Abstract

The population at risk for pelvic disease in vulvar cancer is poorly described. This results in an overtreatment of a considerable proportion of patients with groin-positive disease. In this retrospective, multicenter analysis, 306 patients with primary node-positive vulvar squamous cell carcinoma (VSCC) after surgical groin staging treated at 33 gynecologic oncology centers in Germany between 2017- 2019 were analyzed with regard to pelvic treatment, risk for pelvic nodal involvement and prognosis. The majority had locally restricted tumors (T1b/T2; 292/306; 95.4%) with a median tumor diameter of 32 mm (2-110mm). Nodal status of the groin(s) was as follows: 23.9% (73/306) pN1a, 23.5% (72/306) pN1b, 20.4% (62/306) pN2a/b, and 31.9% (97/306) pN2c/pN3 (TNM staging system version 6).
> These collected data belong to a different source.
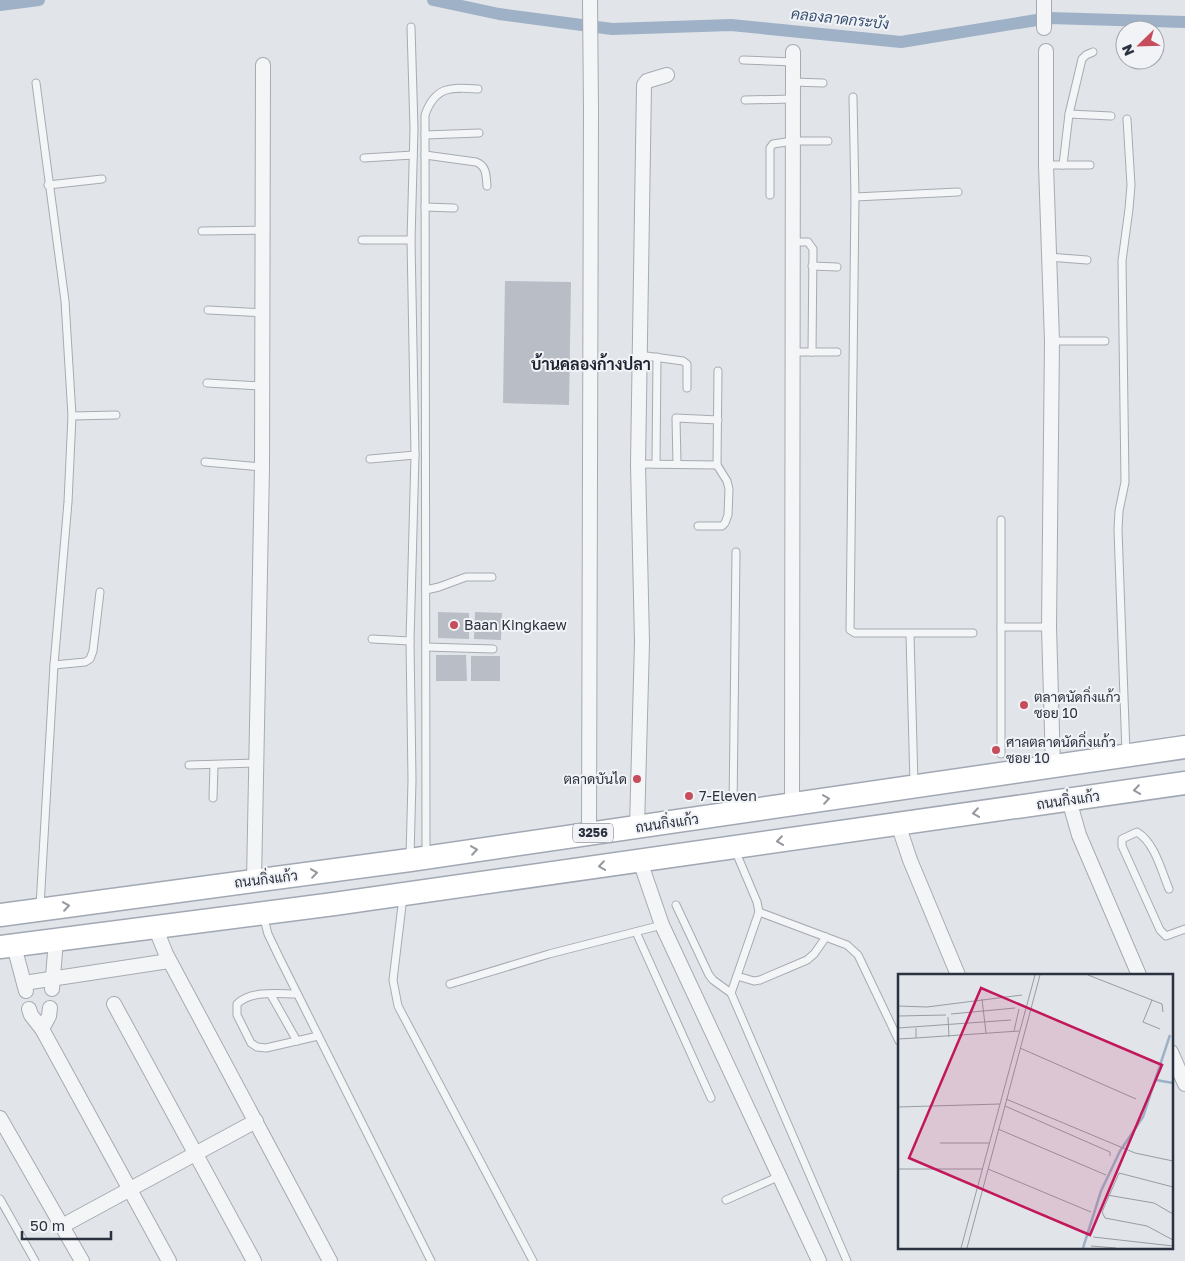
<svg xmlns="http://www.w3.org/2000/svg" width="1185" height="1261" viewBox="0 0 1185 1261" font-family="'Golos Text',Sarabun,sans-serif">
<rect width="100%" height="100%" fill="#e1e4e9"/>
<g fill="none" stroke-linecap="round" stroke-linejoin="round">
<g stroke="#9eb1c6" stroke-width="12">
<polyline points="433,0 499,14 612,29 731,25 901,42 1049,18 1185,22"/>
<polyline points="0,5 39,0"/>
</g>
</g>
<g fill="#b9bdc5">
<polygon points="505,281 571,282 569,405 503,403"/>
<polygon points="438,612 469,613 469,639 438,638"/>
<polygon points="475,612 502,613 501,640 474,639"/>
<polygon points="436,655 466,655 467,681 436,681"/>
<rect x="471" y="656" width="29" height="25"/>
</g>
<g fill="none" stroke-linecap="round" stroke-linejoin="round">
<g stroke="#a6abb3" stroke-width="9">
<g id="lane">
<polyline points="743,60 793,62"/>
<polyline points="793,82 823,83"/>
<polyline points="36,83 65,301 72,416 68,502 54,665 40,906"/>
<polyline points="853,97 855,197 850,630 855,633 973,633"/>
<polyline points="745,100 793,99"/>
<polyline points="1069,114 1111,116"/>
<polyline points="425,135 479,133"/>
<path d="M425,155L476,162C487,166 486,176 487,186"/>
<polyline points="364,158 413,155"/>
<polyline points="1046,165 1090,165"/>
<polyline points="1063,165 1069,114 1082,59 1086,55 1093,52"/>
<polyline points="48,185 102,179"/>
<polyline points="770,195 770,148 773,144 793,141 828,141"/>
<polyline points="855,197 958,192"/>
<polyline points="425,207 454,208"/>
<polyline points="202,231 264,230"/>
<polyline points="362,240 411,240"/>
<polyline points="793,242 808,242 813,249 812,352"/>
<polyline points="1048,257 1087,260"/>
<polyline points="812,266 837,267"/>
<polyline points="208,310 263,313"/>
<polyline points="1052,341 1105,341"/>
<polyline points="793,352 837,352"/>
<polyline points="639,355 683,361 687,364 687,388"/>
<polyline points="207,383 262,386"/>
<polyline points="72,416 116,415"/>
<polyline points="370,459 415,455"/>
<polyline points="205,462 262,467"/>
<polyline points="638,464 717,465"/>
<polyline points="656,464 657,357"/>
<polyline points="677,464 676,418 718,420"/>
<polyline points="1001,520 1001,754"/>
<polyline points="698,526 722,526 725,523 728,515 729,489 727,481 717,465 718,371"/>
<polyline points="426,590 439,587 466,577 492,577"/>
<polyline points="1001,627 1049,627"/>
<polyline points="910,634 914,784"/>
<polyline points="372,639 410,641"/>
<polyline points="426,647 493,649"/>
<polyline points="54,665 85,662 90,659 93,651 100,592"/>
<polyline points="1126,753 1118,530 1119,511 1125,482 1122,261 1129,209 1131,185 1127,119"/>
<polyline points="189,765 257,763"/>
<polyline points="213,798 214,765"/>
<polyline points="733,810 736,552"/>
<polyline points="735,850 757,902 759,912 731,993 847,1261"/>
<path d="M426,854L425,115C435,86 451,87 478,89"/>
<polyline points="410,857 412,780 410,641 415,455 411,240 414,129 411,27"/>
<path d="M1169,889C1161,870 1155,843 1137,832L1122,839V846L1160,930L1166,936L1185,929"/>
<polyline points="403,897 393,980 398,1006 533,1261"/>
<polyline points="676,905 709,975 713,980 731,993"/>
<polyline points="759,912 847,945 858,955 899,1041"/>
<polyline points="263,915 268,934 280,959 431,1261"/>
<polyline points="636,932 711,1098"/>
<polyline points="737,976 754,981 760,980 807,960 814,954 826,937"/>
<polyline points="450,984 549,954 662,925"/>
<path d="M297,994C278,994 251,990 237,1004V1015L251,1043L257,1047L266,1048L318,1036"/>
<polyline points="271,995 297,1041"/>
<polyline points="0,1199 35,1261"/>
<polyline points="726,1200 780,1176"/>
</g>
</g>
<g stroke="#a6abb3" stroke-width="16">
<g id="street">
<polyline points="1044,0 1044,28"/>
<polyline points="1046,51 1046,165 1052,341 1049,627 1053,766"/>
<polyline points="1069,800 1079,835 1139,975"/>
<polyline points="792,804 793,52"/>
<polyline points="898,824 910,860 958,975"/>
<polyline points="637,827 642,642 638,464 644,85 647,81 667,75"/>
<polyline points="589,834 591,109 590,0"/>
<polyline points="640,861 662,925 819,1261"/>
<polyline points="254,881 262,467 263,65"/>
<polyline points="155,927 166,954 330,1261"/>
<polyline points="14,946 26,991"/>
<polyline points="24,983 169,961"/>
<polyline points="52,989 56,940"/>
<polyline points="114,1004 254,1261"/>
<polyline points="29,1009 31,1015 42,1029 169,1261"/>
<polyline points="42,1029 49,1016 50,1008"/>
<polyline points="1171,1052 1185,1084"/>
<polyline points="0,1118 82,1261"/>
<polyline points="62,1226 256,1121"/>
</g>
</g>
<g stroke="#a1a8b4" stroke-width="25">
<g id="primary">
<polyline points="0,915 410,860 1185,747"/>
<polyline points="0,947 334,904 1185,783"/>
</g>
</g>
<use href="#lane" stroke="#f4f5f7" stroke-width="7"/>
<use href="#street" stroke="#f4f5f7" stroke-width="14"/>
<use href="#primary" stroke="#fff" stroke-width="22"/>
</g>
<defs><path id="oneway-chevron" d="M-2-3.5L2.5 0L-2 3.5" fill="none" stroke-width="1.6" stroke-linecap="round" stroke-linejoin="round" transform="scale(1.25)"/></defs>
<g stroke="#94989f">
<use href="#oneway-chevron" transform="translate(1137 790) rotate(172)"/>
<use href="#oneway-chevron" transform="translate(826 799) rotate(-8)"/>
<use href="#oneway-chevron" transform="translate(976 813) rotate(172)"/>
<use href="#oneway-chevron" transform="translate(780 841) rotate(172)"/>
<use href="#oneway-chevron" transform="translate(474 850) rotate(-8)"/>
<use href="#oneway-chevron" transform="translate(602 866) rotate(172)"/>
<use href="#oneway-chevron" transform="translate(314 873) rotate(-8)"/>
<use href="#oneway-chevron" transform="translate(66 906) rotate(-8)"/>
</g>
<g fill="#c64e5c" stroke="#f1f3f6" stroke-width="2">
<circle cx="454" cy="625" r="5"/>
<circle cx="1024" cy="705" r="5"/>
<circle cx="996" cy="750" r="5"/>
<circle cx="637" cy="779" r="5"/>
<circle cx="689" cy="796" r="5"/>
</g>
<g text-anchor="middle" stroke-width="4" stroke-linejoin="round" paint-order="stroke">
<rect fill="#f1f3f6" stroke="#666b76" stroke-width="1" x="573" y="823.5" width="40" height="19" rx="4"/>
<g font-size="12" font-weight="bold" fill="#2a313f">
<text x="593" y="837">3256</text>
</g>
<g font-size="14" fill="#2a313f" stroke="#f1f3f6" text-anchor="start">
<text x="464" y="630">Baan Kingkaew</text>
<text x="1034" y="702">ตลาดนัดกิ่งแก้ว<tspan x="1034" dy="16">ซอย 10</tspan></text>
<text x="1006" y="747">ศาลตลาดนัดกิ่งแก้ว<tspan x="1006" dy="16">ซอย 10</tspan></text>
<text x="627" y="784" text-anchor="end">ตลาดบันได</text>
<text x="699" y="801">7-Eleven</text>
</g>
<g font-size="14" fill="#2a313f" stroke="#f1f3f6">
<text transform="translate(1068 800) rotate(-8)" y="5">ถนนกิ่งแก้ว</text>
<text transform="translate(667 823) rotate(-8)" y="5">ถนนกิ่งแก้ว</text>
<text transform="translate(266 879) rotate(-7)" y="5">ถนนกิ่งแก้ว</text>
</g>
<g font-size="15" font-style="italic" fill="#374f71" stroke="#f1f3f6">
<text transform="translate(840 19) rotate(6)" y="5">คลองลาดกระบัง</text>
</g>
<g font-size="16" font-weight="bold" fill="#1d2330" stroke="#f1f3f6">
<text x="591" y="370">บ้านคลองก้างปลา</text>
</g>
</g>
<g transform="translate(898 974)">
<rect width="275" height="275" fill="#e1e4e9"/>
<path fill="none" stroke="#9eb1c6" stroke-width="2.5" d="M258,106L275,109M185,274L203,217L222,177L245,143L272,61"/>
<path fill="none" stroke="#989ca5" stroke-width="1" d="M190,1L264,30L265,38M84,25L88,59M254,26L245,48L262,55M0,32L29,33L124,21M53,40L117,34M0,42L48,41M50,43L51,63M0,54L113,46M116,57L121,35M18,64L121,57M0,65L18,64V54M122,74L238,125M108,125L237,179L275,187M107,132L212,178V182M0,133L102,130M100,155L208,201M42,169H91M0,195H84M90,195L193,238M275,213L221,199L204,238L207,244L249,252L275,266M209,221L256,229L275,240M195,263L275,272M193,272L218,274M63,274L137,1M69,274L142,1"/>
<path fill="#c2185b" fill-opacity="0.15" stroke="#c2185b" stroke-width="2.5" d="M83,14L264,91L192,261L11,184Z"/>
<rect width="275" height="275" fill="none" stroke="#2a313f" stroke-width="2.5"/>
</g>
<g transform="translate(1140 45) rotate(247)"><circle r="24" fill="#f1f3f6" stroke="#a1a5ad"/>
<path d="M0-4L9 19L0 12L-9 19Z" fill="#c64e5c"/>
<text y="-8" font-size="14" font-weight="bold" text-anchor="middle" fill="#2a313f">N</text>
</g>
<path d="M22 1231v8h89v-8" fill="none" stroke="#2a313f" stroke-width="2.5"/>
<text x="30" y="1231" font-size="15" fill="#2a313f" stroke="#f1f3f6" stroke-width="4" paint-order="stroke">50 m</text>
</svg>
Only 35.6% (109/306) received a pelvic LAE – 39.4% unilaterally and 60.6% bilaterally; pelvic nodal involvement was observed in 18.5%. None of the patients with one intranodal metastasis or 2 metastases <5mm and pelvic LAE showed pelvic nodal involvement. Taking only patients with more inguinal disease into account, the rate of pelvic involvement was 25%. In total, adjuvant RT was applied in 64.4% (197/306). Only half of the patients who received pelvic LAE and had positive pelvic nodes received adjuvant RT to the pelvis (50%, 10/20 patients); 41.9% (122/291 patients) experienced recurrent disease or died. In patients with histologically confirmed pelvic metastases after LAE, distant recurrences were most frequently observed (7/20 recurrences). In case of histologically detected groin metastases, the risk for pelvic metastasis is low. These data no longer justify uncritical treatment of the pelvis - neither with surgery nor radiotherapy- in groin node-positive vulvar cancer.